How would this happen in Alabama? Certain legislators will try to pass the aforementioned bill that would then have to be approved by a statewide ballot vote to change the state’s constitution. November of 2024 is seen as the perfect ballot considering it is the general election for President and all six congressional districts are on the ballot. The idea is that a big turnout would ensure the passage of a constitutional amendment legalizing some forms of gambling. Keep in mind that the Governor nor state legislators are not on the 2024 ballot; by the time we vote on governor, Senators and Representatives in 2026, most Alabamians will have forgotten the role their elected officials played in what happened two years earlier.
It is well-known from other states that––if changes in our gambling laws came down to a statewide vote––the gambling industry would “buy the vote” by investing whatever was needed to misinform the public as to what they are really voting for or against. Mail outs, slick television and radio commercials, and other forms of advertising will only tell one side of the consequences of legalized gambling. We must do what we can to prevent this scenario.

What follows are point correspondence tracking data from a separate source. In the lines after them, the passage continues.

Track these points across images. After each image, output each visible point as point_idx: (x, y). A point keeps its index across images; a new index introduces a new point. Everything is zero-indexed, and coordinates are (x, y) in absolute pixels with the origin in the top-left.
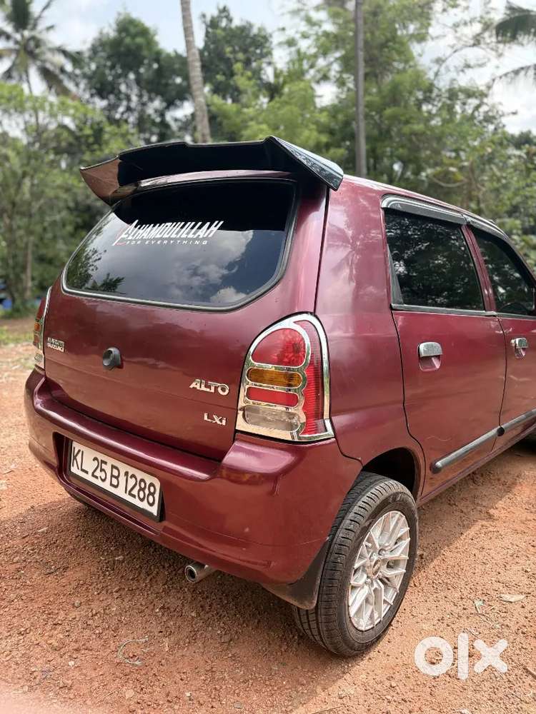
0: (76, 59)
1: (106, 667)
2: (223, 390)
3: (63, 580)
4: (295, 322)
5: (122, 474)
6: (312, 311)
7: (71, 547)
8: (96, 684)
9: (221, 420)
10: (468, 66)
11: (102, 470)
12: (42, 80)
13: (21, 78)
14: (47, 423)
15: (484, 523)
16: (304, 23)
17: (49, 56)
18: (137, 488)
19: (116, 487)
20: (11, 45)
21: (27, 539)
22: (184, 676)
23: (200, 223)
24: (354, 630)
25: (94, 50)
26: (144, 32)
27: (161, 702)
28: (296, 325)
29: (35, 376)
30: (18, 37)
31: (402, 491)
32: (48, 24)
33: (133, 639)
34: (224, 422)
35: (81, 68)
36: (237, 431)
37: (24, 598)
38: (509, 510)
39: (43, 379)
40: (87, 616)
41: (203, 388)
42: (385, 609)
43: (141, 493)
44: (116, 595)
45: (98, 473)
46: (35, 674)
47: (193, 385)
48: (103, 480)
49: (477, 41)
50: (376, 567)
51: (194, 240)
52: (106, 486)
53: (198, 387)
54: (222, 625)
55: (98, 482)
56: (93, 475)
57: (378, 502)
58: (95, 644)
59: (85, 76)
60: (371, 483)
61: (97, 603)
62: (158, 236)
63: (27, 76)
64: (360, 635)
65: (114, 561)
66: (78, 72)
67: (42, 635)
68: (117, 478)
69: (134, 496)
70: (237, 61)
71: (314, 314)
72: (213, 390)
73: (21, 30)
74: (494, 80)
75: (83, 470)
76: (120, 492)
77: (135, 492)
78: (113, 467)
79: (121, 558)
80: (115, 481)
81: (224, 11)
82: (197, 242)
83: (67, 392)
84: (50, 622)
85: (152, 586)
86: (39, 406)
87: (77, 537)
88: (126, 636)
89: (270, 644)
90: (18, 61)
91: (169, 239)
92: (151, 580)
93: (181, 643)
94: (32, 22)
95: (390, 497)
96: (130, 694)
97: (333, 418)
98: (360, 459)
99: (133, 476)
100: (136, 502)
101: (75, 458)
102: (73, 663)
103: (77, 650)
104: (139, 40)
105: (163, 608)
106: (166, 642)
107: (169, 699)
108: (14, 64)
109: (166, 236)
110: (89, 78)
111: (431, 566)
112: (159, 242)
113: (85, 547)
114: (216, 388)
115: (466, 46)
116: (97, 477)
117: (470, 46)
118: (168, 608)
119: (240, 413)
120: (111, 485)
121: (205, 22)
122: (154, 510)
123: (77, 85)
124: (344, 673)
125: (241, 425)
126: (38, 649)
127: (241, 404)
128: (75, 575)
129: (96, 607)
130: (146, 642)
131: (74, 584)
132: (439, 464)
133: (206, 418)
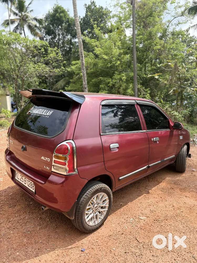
0: (40, 21)
1: (21, 233)
2: (49, 160)
3: (14, 209)
4: (66, 143)
5: (27, 181)
6: (72, 139)
7: (18, 199)
8: (17, 238)
9: (48, 168)
10: (179, 23)
11: (22, 179)
12: (29, 30)
13: (21, 29)
14: (9, 165)
15: (145, 194)
16: (120, 8)
17: (31, 21)
18: (30, 185)
19: (26, 184)
20: (18, 17)
21: (5, 197)
22: (41, 237)
23: (48, 110)
24: (87, 226)
25: (47, 18)
26: (63, 11)
27: (33, 243)
28: (66, 144)
29: (7, 150)
30: (20, 14)
31: (104, 187)
32: (31, 9)
33: (30, 226)
34: (49, 169)
35: (42, 25)
36: (52, 171)
37: (2, 214)
38: (155, 191)
39: (9, 151)
40: (18, 220)
41: (44, 159)
42: (99, 220)
43: (31, 186)
44: (28, 214)
45: (21, 180)
46: (1, 235)
47: (42, 158)
48: (23, 182)
49: (183, 14)
50: (96, 208)
51: (46, 115)
52: (23, 183)
53: (43, 158)
54: (55, 223)
55: (21, 182)
56: (20, 180)
57: (94, 190)
58: (19, 227)
59: (43, 27)
60: (94, 185)
61: (22, 216)
62: (38, 113)
63: (23, 28)
64: (90, 227)
65: (30, 204)
66: (41, 26)
67: (5, 224)
68: (26, 181)
69: (29, 187)
70: (94, 24)
71: (73, 140)
72: (46, 160)
73: (21, 12)
74: (189, 28)
75: (18, 178)
76: (26, 185)
77: (30, 186)
78: (25, 178)
79: (32, 203)
80: (25, 182)
81: (93, 3)
82: (46, 116)
83: (15, 155)
84: (8, 221)
85: (39, 212)
86: (7, 159)
87: (20, 196)
88: (28, 225)
89: (67, 229)
90: (20, 23)
91: (40, 114)
92: (39, 210)
93: (43, 228)
94: (25, 9)
95: (99, 189)
96: (25, 240)
97: (78, 168)
98: (87, 179)
99: (29, 181)
100: (30, 188)
101: (16, 175)
102: (12, 232)
103: (14, 229)
104: (62, 14)
105: (40, 218)
106: (38, 227)
107: (35, 242)
108: (19, 24)
109: (39, 113)
110: (45, 28)
111: (123, 208)
112: (37, 115)
113: (22, 200)
114: (47, 159)
115: (179, 16)
116: (21, 181)
117: (180, 16)
118: (42, 218)
119: (53, 167)
120: (25, 183)
121: (86, 7)
122: (34, 191)
123: (41, 31)
124: (85, 237)
125: (53, 170)
126: (3, 228)
127: (53, 164)
128: (17, 208)
129: (22, 217)
130: (33, 227)
131: (17, 210)
132: (120, 178)
133: (45, 167)
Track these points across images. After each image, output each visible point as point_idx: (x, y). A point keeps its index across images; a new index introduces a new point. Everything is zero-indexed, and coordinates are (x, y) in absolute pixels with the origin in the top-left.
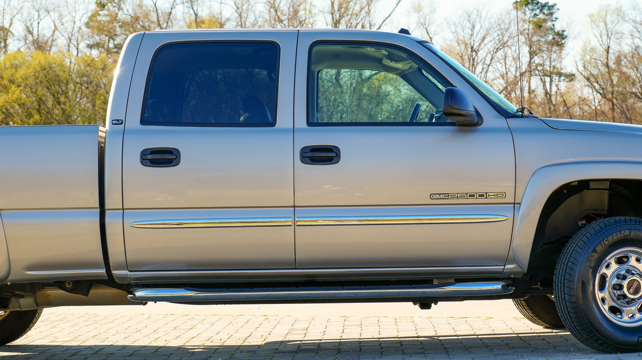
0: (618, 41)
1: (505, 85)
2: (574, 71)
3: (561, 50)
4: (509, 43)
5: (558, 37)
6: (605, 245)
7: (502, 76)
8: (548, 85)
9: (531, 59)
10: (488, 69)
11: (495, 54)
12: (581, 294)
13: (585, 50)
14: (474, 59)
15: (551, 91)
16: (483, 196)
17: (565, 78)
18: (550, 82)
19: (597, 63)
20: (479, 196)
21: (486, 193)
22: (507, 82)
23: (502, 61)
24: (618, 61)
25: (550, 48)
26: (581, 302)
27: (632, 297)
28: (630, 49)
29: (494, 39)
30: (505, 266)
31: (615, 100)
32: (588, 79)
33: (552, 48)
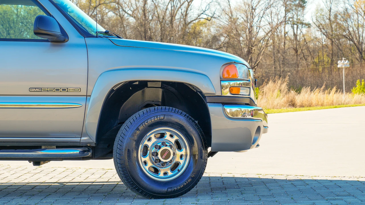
0: (336, 5)
1: (270, 29)
2: (311, 22)
3: (303, 9)
4: (274, 5)
5: (301, 2)
6: (145, 125)
7: (269, 24)
8: (295, 29)
9: (286, 14)
10: (261, 19)
11: (265, 11)
12: (127, 159)
13: (317, 10)
14: (253, 14)
15: (297, 33)
16: (65, 90)
17: (305, 26)
18: (297, 28)
19: (324, 18)
20: (63, 90)
21: (67, 88)
22: (272, 27)
23: (270, 15)
24: (336, 16)
25: (297, 8)
26: (127, 164)
27: (164, 161)
28: (343, 10)
29: (265, 2)
30: (81, 138)
31: (333, 39)
32: (319, 27)
33: (298, 8)
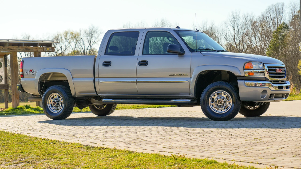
6: (211, 89)
12: (203, 103)
20: (181, 75)
26: (203, 106)
27: (220, 105)
30: (189, 95)
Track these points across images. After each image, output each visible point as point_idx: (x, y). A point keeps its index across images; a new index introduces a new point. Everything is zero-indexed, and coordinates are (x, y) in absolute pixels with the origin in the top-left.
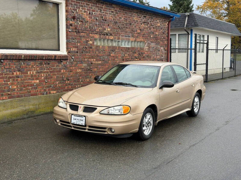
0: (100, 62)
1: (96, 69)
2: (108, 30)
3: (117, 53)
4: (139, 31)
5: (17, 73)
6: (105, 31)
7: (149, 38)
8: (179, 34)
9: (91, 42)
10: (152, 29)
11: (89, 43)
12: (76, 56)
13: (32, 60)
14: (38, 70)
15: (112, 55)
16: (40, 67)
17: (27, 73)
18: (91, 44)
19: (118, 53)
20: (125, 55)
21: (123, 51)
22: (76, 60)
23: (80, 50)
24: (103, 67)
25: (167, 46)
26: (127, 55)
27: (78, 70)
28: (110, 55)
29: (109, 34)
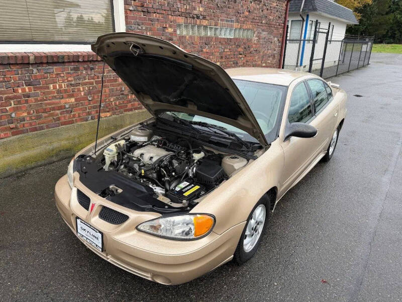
2: (199, 10)
4: (247, 13)
5: (24, 90)
6: (195, 12)
7: (260, 24)
8: (292, 21)
9: (170, 30)
10: (265, 12)
11: (167, 31)
13: (54, 63)
14: (72, 81)
15: (204, 50)
16: (75, 75)
17: (48, 88)
18: (171, 34)
19: (214, 47)
20: (226, 50)
21: (222, 44)
25: (282, 36)
26: (228, 50)
28: (202, 51)
29: (201, 17)
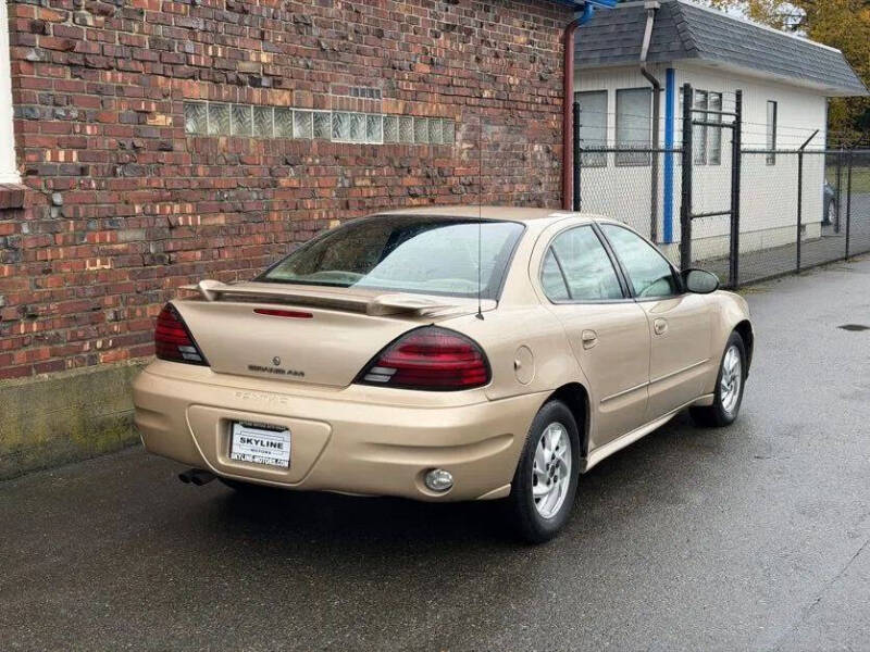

Today, not tomorrow, is the time to voice our opinion to our local legislators to remind them of the addiction and mental health issues, financial ruin, broken families, and the corruption associated with this industry. We must support increased criminal penalties and consistent enforcement of our current laws and oppose any pro-gambling measures that will come our way beginning in February 2024. Please voice your opinion to your local legislators on the dangers of predatory gambling.